European regulators are loosening the same safeguards publishers once defended
The trade-off is becoming visible in real time. Publishers spent years telling readers that consent frameworks protected privacy while simultaneously warning advertisers that restrictions would reduce targeting efficiency. Now AI companies are arguing that the same restrictions threaten Europe’s competitiveness. The result is a convergence of interests between platforms hungry for training data and publishers desperate to recover audience and advertising losses. Both sides increasingly depend on weakening the barriers that were introduced to limit behavioural surveillance in the first place.
That creates an uncomfortable position for the publishers currently posting growth. Al Jazeera’s audience surge arrived inside an ecosystem where the economics of attention are shifting away from the institutions producing reporting and toward the systems organising it. The company still asks users to accept tracking because disabling it means “some content and ads you see may not be as relevant to you.” But relevance is no longer the scarce commodity. Distribution is. AI systems increasingly control it, and the publishers surrendering behavioural data to remain visible are also helping train the infrastructure that reduces the need to visit them directly.

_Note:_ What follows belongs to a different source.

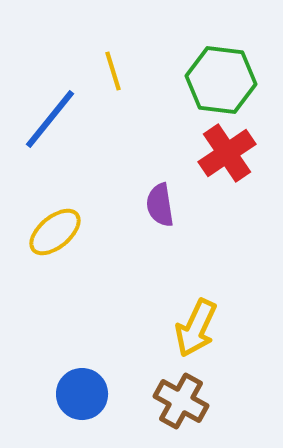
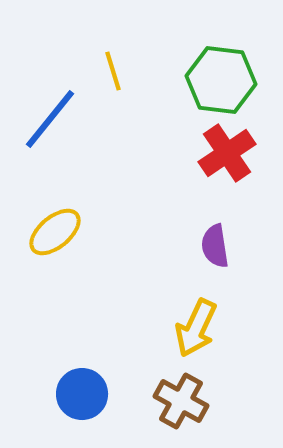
purple semicircle: moved 55 px right, 41 px down
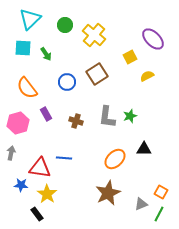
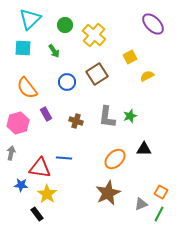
purple ellipse: moved 15 px up
green arrow: moved 8 px right, 3 px up
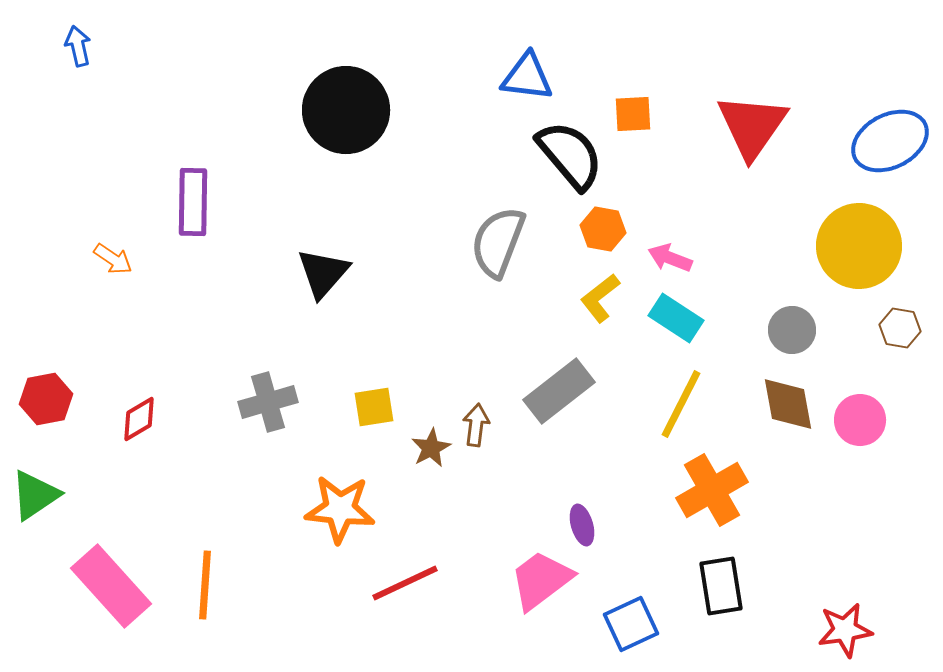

The contradiction is already embedded in European law. The EU AI Act applies outside the EU if AI outputs are used inside the bloc. A company in the EU can send data to an AI provider outside the EU, receive processed outputs back, and still fall within the framework. That means the regulatory perimeter follows the data even when the economics do not. Publishers carry the cost of producing reporting, consent management and audience acquisition. AI systems increasingly capture the interaction that once financed all three.
The market signal is not Al Jazeera’s growth or Reuters’ decline in isolation. It is that both now depend on the same weakening assumption: that gathering more behavioural data will preserve the economic value of being the place readers actually arrive. AI search is already pricing that assumption differently than publishers are, and the institutions still organised around advertising-driven traffic are discovering that the asset they spent two decades optimising — the visit itself — is no longer where the value settles.